Yes — Pexels License explicitly permits free commercial + personal use without attribution required. You can use Pexels content in commercial work, advertising, products, websites without payment or credit. The legal grey area is using photos with identifiable people in contexts implying endorsement (large ad campaigns) — model release becomes safer for those uses.
Yes — Pexels' video library is stronger than Unsplash's video offering. 10,000+ free stock videos covering most common b-roll needs (nature, technology, people, lifestyle, business, etc.). For YouTube b-roll, marketing videos, course content, video presentations, Pexels is essential free resource. Combine with Pexels photos for unified visual aesthetic.

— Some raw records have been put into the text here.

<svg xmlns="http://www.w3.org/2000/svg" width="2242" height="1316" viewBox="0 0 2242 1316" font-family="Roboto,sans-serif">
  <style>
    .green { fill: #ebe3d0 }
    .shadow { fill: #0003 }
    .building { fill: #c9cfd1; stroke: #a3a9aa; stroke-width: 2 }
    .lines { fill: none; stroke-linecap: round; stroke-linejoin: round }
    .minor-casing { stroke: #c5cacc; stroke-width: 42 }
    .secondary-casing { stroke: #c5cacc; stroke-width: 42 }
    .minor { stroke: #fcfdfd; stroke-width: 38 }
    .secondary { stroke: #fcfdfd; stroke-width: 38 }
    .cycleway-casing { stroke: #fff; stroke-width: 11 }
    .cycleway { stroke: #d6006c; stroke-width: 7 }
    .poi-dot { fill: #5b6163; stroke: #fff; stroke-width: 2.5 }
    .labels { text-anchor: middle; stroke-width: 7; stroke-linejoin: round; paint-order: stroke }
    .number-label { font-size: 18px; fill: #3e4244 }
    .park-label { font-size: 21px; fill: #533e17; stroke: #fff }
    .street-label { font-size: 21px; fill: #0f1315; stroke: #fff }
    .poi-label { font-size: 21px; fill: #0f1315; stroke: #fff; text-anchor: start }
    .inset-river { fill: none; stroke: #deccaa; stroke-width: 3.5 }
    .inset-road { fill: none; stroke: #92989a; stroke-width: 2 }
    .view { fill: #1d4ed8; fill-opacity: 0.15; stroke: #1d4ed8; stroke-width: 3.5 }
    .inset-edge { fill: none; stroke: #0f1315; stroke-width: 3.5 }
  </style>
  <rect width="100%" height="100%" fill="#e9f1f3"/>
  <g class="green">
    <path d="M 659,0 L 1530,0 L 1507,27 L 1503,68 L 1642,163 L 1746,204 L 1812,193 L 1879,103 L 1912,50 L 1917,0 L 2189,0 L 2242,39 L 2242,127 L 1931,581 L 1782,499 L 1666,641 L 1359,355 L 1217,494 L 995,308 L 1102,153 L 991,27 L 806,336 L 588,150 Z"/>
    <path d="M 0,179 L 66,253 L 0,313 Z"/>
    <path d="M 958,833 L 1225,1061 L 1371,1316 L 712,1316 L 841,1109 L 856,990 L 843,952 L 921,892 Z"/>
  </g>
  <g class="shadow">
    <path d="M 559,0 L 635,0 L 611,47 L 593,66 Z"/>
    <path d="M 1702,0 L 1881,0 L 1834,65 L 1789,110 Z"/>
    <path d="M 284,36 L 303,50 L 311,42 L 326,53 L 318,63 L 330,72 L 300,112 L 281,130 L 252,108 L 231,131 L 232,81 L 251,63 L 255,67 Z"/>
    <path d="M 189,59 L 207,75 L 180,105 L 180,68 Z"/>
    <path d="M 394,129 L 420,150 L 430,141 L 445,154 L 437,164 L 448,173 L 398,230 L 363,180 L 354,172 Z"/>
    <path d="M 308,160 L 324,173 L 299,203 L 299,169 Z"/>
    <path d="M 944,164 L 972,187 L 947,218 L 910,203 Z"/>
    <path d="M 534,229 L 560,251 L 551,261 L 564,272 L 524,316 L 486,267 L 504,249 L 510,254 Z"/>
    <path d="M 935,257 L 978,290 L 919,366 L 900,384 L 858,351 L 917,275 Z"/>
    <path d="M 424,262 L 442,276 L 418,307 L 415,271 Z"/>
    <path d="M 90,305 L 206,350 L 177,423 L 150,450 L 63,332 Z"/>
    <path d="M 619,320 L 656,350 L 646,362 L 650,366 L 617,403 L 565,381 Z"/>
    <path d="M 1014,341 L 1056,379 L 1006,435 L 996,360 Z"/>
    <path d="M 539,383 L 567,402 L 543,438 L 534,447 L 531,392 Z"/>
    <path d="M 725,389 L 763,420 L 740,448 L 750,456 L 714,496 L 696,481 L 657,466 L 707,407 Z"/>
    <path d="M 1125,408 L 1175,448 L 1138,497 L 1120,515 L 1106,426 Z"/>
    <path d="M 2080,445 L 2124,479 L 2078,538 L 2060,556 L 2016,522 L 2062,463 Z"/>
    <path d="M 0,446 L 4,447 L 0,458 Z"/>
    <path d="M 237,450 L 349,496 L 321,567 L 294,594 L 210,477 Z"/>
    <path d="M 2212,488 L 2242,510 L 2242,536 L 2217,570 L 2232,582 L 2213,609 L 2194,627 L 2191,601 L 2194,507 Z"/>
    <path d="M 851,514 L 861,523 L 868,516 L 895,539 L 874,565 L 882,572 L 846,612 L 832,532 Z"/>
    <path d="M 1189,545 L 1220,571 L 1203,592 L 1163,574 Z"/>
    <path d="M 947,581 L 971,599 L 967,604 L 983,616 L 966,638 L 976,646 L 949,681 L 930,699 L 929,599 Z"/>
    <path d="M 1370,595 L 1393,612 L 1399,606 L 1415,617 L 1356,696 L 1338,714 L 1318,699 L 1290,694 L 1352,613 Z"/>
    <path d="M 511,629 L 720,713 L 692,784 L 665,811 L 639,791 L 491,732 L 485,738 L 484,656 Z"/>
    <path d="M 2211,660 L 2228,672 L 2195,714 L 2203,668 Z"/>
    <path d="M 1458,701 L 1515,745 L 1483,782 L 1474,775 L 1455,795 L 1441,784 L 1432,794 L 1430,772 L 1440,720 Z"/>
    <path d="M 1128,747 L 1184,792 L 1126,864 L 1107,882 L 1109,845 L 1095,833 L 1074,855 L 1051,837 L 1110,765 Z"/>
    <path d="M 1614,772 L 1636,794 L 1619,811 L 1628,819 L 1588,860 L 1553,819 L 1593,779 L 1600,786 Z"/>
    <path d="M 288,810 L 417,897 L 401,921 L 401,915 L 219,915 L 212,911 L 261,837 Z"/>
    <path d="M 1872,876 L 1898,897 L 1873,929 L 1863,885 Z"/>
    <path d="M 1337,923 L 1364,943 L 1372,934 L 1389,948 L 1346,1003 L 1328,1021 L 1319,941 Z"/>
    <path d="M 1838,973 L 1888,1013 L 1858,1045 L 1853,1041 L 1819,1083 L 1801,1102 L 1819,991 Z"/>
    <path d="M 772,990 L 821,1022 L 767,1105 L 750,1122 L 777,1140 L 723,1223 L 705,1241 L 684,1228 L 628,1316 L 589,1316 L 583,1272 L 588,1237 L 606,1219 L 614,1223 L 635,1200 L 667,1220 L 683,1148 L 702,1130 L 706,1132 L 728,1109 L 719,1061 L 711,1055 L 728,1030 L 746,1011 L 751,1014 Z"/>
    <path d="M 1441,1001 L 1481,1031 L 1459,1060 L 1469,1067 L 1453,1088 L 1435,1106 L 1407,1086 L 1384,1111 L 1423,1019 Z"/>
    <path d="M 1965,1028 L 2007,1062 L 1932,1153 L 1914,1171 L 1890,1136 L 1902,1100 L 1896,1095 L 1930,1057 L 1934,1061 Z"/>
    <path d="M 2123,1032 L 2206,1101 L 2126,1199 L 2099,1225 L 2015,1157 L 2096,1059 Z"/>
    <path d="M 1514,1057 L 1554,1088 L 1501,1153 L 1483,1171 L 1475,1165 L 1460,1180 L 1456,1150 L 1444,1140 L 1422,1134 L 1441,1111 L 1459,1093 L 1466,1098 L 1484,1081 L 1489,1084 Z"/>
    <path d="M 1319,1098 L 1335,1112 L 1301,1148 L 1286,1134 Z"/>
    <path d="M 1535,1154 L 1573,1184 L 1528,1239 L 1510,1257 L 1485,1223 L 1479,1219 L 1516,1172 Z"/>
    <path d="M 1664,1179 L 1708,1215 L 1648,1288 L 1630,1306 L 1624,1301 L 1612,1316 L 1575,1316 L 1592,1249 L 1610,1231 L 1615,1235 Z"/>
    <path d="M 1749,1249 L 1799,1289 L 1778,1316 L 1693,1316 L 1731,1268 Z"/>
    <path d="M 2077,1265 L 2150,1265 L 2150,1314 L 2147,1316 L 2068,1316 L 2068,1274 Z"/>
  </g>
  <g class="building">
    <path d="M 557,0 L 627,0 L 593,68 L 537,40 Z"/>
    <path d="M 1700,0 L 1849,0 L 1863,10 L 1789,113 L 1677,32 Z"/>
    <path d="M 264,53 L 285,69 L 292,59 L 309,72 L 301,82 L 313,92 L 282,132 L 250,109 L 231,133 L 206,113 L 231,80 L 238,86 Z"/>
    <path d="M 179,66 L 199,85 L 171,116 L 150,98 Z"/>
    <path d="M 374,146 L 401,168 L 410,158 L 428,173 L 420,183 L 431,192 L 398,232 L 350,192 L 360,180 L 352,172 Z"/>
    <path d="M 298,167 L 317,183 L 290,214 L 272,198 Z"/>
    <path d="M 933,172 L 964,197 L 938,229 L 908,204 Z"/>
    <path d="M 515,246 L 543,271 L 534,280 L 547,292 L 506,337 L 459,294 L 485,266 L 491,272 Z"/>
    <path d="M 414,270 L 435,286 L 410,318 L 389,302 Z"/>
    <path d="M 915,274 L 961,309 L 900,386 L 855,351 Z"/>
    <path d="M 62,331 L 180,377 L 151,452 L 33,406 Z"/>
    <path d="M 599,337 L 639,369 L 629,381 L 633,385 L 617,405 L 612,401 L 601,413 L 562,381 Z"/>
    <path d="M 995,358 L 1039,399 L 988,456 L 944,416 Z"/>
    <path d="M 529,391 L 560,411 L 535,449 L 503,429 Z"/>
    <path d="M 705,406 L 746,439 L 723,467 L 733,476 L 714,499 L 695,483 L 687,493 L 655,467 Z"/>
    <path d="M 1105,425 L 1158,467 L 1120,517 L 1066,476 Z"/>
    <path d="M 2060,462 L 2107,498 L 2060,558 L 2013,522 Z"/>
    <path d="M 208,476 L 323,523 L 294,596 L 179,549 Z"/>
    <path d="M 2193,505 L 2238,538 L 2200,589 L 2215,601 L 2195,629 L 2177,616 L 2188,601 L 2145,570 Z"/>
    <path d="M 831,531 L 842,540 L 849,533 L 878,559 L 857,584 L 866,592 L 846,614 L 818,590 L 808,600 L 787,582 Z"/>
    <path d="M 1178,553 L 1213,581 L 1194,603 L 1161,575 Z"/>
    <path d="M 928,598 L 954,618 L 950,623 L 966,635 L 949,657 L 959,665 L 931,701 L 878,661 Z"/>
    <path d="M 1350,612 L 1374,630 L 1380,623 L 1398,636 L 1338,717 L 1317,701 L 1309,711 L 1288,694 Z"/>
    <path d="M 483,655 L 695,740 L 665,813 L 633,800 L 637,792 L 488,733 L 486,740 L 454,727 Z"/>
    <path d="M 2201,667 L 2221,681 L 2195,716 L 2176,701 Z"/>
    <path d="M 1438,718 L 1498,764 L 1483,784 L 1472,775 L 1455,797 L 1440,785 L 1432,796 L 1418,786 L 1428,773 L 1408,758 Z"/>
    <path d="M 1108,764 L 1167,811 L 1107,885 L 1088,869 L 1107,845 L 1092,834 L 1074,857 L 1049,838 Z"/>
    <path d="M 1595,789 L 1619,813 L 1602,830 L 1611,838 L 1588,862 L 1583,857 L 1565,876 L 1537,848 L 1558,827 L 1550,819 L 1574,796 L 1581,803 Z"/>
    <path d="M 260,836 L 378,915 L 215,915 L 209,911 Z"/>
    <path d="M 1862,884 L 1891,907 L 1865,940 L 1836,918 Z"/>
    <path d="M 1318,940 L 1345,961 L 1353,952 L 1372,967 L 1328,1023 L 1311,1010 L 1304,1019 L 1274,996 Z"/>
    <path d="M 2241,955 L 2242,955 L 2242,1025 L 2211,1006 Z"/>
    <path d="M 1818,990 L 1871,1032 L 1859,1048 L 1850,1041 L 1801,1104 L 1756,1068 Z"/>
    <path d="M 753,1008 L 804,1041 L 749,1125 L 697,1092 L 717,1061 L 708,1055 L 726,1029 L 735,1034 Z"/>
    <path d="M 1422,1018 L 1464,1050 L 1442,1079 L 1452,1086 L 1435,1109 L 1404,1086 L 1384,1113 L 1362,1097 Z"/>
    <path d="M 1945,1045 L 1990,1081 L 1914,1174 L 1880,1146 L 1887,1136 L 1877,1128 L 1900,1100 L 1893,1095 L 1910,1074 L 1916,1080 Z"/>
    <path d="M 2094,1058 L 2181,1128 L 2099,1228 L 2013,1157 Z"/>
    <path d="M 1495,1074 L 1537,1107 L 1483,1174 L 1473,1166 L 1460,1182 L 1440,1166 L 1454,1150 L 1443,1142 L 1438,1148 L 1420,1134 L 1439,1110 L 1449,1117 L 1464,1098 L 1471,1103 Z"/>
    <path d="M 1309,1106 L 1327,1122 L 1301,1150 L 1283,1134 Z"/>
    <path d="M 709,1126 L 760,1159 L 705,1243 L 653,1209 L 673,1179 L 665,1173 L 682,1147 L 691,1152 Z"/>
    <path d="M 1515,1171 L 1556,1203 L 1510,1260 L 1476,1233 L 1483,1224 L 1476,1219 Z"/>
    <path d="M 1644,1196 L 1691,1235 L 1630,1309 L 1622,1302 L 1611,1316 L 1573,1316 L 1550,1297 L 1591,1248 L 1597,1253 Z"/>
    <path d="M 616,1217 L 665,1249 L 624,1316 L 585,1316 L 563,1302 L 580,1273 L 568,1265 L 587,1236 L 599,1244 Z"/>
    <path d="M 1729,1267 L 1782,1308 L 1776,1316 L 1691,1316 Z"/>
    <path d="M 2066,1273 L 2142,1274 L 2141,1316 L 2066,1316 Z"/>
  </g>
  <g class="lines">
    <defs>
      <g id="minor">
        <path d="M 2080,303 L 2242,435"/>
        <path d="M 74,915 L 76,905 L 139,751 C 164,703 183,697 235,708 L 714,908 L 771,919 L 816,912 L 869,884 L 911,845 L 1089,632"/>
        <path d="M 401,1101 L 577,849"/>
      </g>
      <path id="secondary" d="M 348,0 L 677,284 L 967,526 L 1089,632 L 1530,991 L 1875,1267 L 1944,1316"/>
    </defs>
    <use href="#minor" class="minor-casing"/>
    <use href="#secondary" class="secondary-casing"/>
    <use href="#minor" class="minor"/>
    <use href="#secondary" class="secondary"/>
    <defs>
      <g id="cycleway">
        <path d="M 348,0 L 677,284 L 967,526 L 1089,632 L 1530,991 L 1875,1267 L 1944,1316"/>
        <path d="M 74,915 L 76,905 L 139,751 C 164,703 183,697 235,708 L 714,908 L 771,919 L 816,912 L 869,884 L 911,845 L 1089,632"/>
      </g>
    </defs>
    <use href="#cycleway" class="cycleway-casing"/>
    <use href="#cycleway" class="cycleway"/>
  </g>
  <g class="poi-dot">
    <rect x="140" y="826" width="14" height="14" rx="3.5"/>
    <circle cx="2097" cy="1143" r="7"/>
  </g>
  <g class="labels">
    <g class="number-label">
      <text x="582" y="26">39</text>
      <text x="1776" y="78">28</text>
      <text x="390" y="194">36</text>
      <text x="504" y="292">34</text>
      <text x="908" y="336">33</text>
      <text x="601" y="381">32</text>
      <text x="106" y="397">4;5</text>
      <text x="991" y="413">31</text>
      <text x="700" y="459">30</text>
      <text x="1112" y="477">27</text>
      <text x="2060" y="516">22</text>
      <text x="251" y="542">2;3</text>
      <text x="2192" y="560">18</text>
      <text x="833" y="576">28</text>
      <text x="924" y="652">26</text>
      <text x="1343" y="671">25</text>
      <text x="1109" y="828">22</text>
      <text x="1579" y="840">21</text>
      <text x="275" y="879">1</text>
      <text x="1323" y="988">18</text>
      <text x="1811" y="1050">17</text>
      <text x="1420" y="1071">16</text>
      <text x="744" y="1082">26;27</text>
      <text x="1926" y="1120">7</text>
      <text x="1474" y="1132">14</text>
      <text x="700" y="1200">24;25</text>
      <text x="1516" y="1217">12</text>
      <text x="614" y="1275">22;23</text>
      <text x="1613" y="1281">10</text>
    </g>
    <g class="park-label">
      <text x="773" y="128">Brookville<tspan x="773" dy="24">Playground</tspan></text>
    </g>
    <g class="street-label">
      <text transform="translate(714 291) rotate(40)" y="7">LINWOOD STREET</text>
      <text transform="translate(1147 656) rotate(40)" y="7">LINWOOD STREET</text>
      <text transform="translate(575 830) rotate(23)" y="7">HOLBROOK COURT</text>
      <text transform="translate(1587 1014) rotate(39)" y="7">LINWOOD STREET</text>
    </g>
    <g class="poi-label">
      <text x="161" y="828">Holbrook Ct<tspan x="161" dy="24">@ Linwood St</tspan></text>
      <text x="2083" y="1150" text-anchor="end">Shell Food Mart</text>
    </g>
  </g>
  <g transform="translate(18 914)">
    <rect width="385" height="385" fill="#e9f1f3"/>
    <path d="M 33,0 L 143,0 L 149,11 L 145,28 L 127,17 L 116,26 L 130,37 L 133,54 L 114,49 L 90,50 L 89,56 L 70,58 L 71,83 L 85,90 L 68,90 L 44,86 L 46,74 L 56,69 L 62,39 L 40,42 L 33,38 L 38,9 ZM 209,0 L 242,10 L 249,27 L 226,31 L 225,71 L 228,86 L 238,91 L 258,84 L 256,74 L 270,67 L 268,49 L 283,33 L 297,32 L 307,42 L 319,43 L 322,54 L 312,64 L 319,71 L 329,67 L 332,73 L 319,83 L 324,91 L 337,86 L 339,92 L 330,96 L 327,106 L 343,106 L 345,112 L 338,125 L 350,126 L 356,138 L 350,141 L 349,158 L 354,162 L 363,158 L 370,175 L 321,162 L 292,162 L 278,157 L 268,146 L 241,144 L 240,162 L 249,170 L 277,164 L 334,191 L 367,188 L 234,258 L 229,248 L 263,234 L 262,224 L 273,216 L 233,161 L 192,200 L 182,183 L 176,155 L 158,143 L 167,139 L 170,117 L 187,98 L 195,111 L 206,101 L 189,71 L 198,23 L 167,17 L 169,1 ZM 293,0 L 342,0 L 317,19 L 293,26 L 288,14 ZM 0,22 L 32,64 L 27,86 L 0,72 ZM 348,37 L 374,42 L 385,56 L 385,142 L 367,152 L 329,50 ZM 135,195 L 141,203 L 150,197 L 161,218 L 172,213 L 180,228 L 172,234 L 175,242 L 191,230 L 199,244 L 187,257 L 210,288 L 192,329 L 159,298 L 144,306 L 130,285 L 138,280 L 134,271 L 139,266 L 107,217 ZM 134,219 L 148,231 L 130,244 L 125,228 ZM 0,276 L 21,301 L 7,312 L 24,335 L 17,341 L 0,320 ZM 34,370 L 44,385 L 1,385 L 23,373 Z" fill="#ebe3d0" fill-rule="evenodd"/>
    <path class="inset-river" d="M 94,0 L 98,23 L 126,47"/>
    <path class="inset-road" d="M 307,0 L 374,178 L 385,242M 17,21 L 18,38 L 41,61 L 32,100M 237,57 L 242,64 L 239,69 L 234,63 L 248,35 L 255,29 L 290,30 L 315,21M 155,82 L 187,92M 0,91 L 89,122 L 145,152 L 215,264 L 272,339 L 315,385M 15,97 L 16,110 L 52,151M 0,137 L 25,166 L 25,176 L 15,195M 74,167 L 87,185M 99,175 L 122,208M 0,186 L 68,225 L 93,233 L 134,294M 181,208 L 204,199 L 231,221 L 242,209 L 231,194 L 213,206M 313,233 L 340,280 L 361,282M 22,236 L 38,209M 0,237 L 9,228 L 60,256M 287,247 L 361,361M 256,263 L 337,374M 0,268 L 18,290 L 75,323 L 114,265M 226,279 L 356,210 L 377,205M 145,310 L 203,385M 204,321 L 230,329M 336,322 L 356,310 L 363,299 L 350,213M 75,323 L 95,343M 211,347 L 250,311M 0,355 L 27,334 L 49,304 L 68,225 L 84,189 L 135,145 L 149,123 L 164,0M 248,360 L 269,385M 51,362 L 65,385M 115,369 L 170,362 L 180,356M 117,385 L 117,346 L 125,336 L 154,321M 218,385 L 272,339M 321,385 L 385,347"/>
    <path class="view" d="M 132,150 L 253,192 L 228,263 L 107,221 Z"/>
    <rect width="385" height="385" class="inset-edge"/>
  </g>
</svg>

Both free stock platforms. Pexels has curated quality bar (consistent professional photos + videos). Pixabay is more permissive with quality varying (also includes illustrations, vectors, music). For curated quality, Pexels. For maximum variety including illustrations + music, Pixabay. For premium quality only, both have less depth than Adobe Stock or Getty Images (paid).
Yes — free public API for programmatic photo + video retrieval. Integrate Pexels into creator apps, content management systems, marketing tools. Required API key from Pexels developer portal. Free tier covers substantial usage. For commercial apps integrating stock content, Pexels API is competitive with paid stock APIs.